▶ _Work required_
Put the lines below into a Markdown table with columns headed No. and Line, one numbered row per line, skipping any blank lines. Leave the pictures out of the table.
□ □ □ □ □ □ □
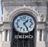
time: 1:24
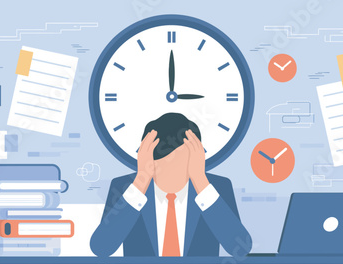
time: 3:00
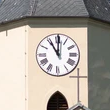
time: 11:00
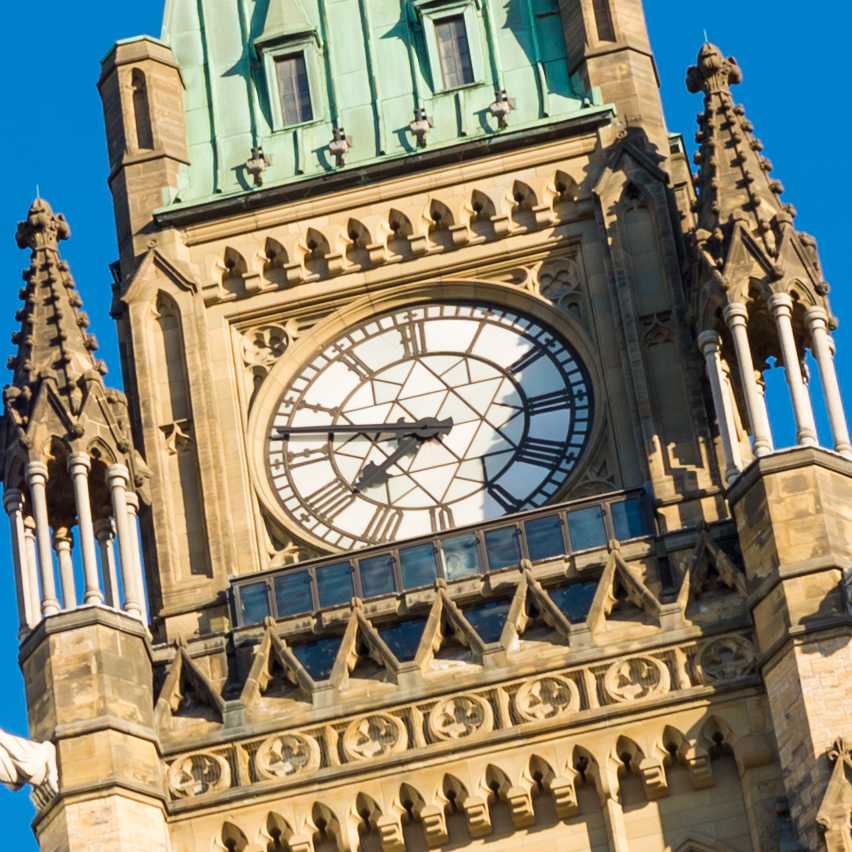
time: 7:47
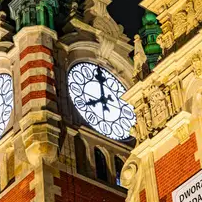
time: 7:59
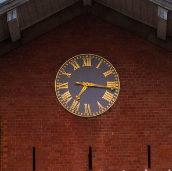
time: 7:16
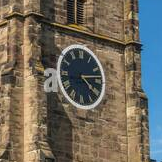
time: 4:13
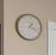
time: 1:18
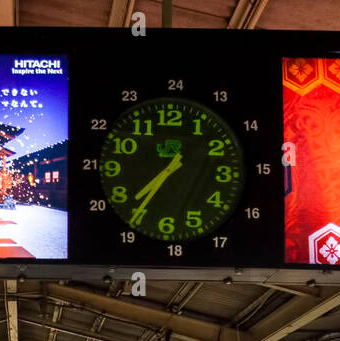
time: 7:35
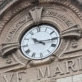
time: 10:15
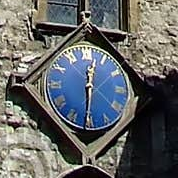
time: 12:30
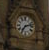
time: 7:12
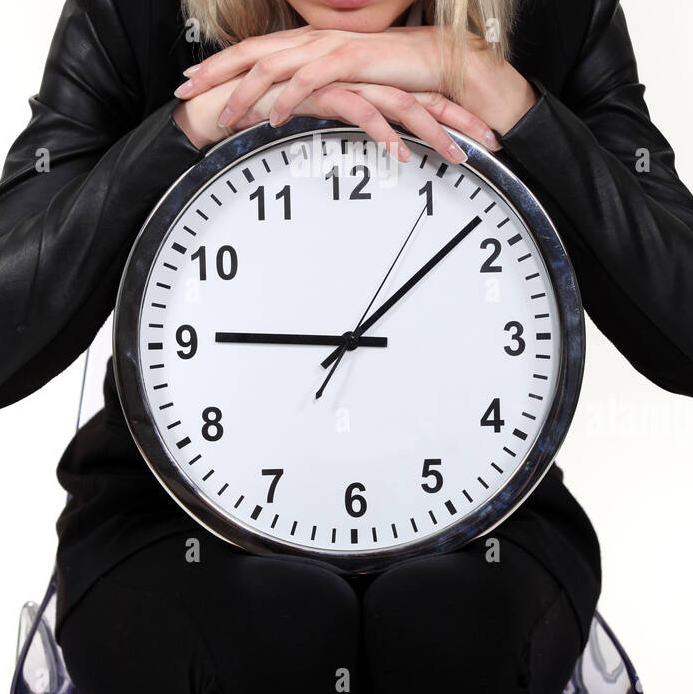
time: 9:08
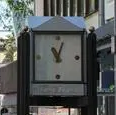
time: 11:03
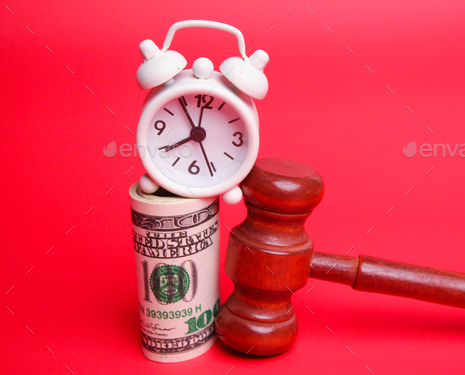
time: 7:54
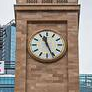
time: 11:25
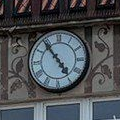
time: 4:53
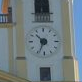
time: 10:34
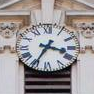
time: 3:34
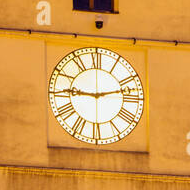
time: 9:12
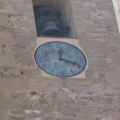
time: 12:18
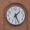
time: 1:26
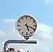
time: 5:18
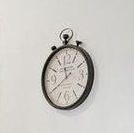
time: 11:39
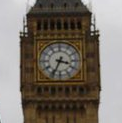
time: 3:34
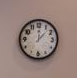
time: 12:07
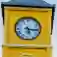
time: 5:15
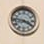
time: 3:46
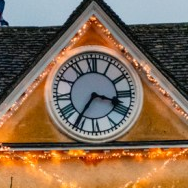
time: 3:35
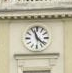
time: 11:21
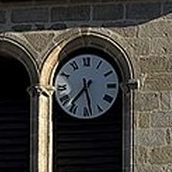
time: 7:28
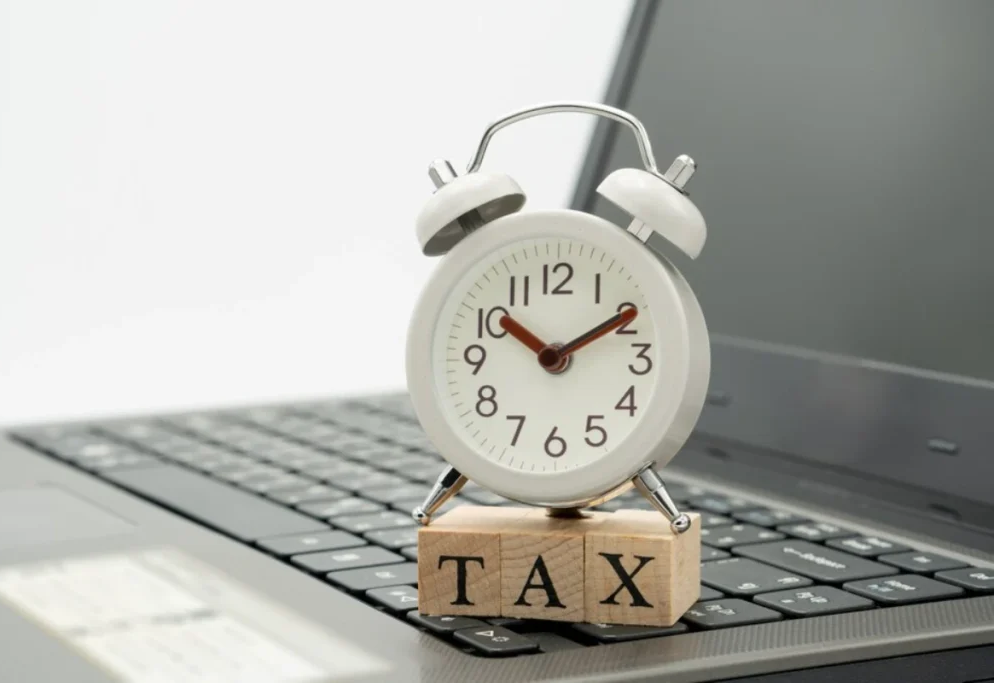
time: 10:10
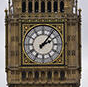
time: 2:06
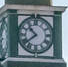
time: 10:38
□ □ □ □ □ □ □
▶ _Worked answer_
| No. | Line |
|---|---|
| 1 | time: 1:24 |
| 2 | time: 3:00 |
| 3 | time: 11:00 |
| 4 | time: 7:47 |
| 5 | time: 7:59 |
| 6 | time: 7:16 |
| 7 | time: 4:13 |
| 8 | time: 1:18 |
| 9 | time: 7:35 |
| 10 | time: 10:15 |
| 11 | time: 12:30 |
| 12 | time: 7:12 |
| 13 | time: 9:08 |
| 14 | time: 11:03 |
| 15 | time: 7:54 |
| 16 | time: 11:25 |
| 17 | time: 4:53 |
| 18 | time: 10:34 |
| 19 | time: 3:34 |
| 20 | time: 9:12 |
| 21 | time: 12:18 |
| 22 | time: 1:26 |
| 23 | time: 5:18 |
| 24 | time: 11:39 |
| 25 | time: 3:34 |
| 26 | time: 12:07 |
| 27 | time: 5:15 |
| 28 | time: 3:46 |
| 29 | time: 3:35 |
| 30 | time: 11:21 |
| 31 | time: 7:28 |
| 32 | time: 10:10 |
| 33 | time: 2:06 |
| 34 | time: 10:38 |